━━ Source passage ━━

Making it Work

Mother and child
I will go ahead and warn you- not everyone will agree with what I am about to say. This is a tricky subject and I am going to state my opinion, but it is just that- my opinion, my views- nothing more, nothing less:

I received an email several weeks ago from a blog reader asking me about my writing career. The sender wondered if that is how I make my living...and she asked (a bit condescendingly) if I could support myself without my husband's help. This email made me pause and think long and hard about the topics of work, motherhood and the judgment we pass on one another when it comes to this issue.

A bit of history: before moving to Providence, I worked in Chicago as a non-profit professional. I ran an after-school academic program for low-income students which served two of the most under-privileged schools on the South Side of the city. I worked six days a week, Monday-Saturday, around 60 hours a week, in a high-stress environment. I had no time or energy for creativity or hobbies in my life. I was nearing the point of burn-out when my husband was offered a job in Rhode Island and we decided to move. At that time, we talked extensively about whether or not I would continue to pursue a career in the non-profit sector. We knew we wanted a family in the next few years, and we knew that it would be difficult to maintain my level of work with the addition of children. That is when I made the decision to go freelance. My goal was to have a work-from-home career in place by the time I had my first child.

The first year was not easy- I made almost nothing, and received innumerable rejections- it was incredibly frustrating. There were so many days that I jumped on job search sites determined to once again find a job that would fill my time. Luckily, around that same time, I started this blog, bought a cheap camera and a used sewing machine, and set up a little crafting area in my apartment. I had always loved sewing and creating as a girl, and I found that my love for it came flooding back as I shared my crafty endeavors here in this space.

As I started focusing on creative pursuits, my writing career also began to take off. Eventually, I began placing articles in well-respected, well-paying publications. I also took a part-time job doing some non-profit writing (grants, research, letters and fund-raising material).

Since the birth of little Vijay, I could not be happier with my decision to work from home. I cannot imagine leaving him under a stranger's care. I do believe that motherhood is the most difficult job there is- there is no monetary reward, no promotion to let you know you are on the right track- it can often be very thankless. There are moments of being frustrated, overwhelmed and even bored (after all- you are tied to the house during naptime, and with an infant, all the time in naptime!). And yet...it is the most important job there is.

━━━
━━ Information provided ━━

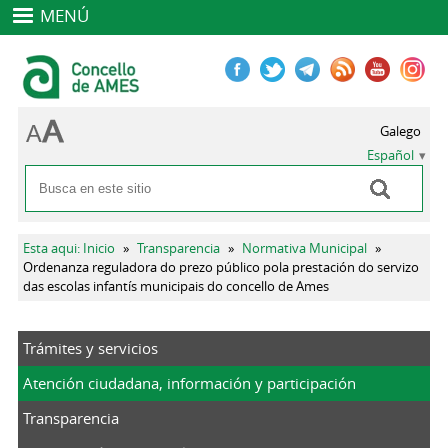
MENÚ
Galego
Español
Buscar
Formulario de búsqueda
Se encuentra usted aquí
Esta aqui: Inicio
»
Transparencia
»
Normativa Municipal
»
Ordenanza reguladora do prezo público pola prestación do servizo
das escolas infantís municipais do concello de Ames
Trámites y servicios
Atención ciudadana, información y participación
Transparencia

━━━

• _Job_
According to the blog post, roughly how many hours per week did the writer work in the Chicago non-profit position? These entries were taken from a source other than the blog post.

• _Answer space_
Around 60 hours a week.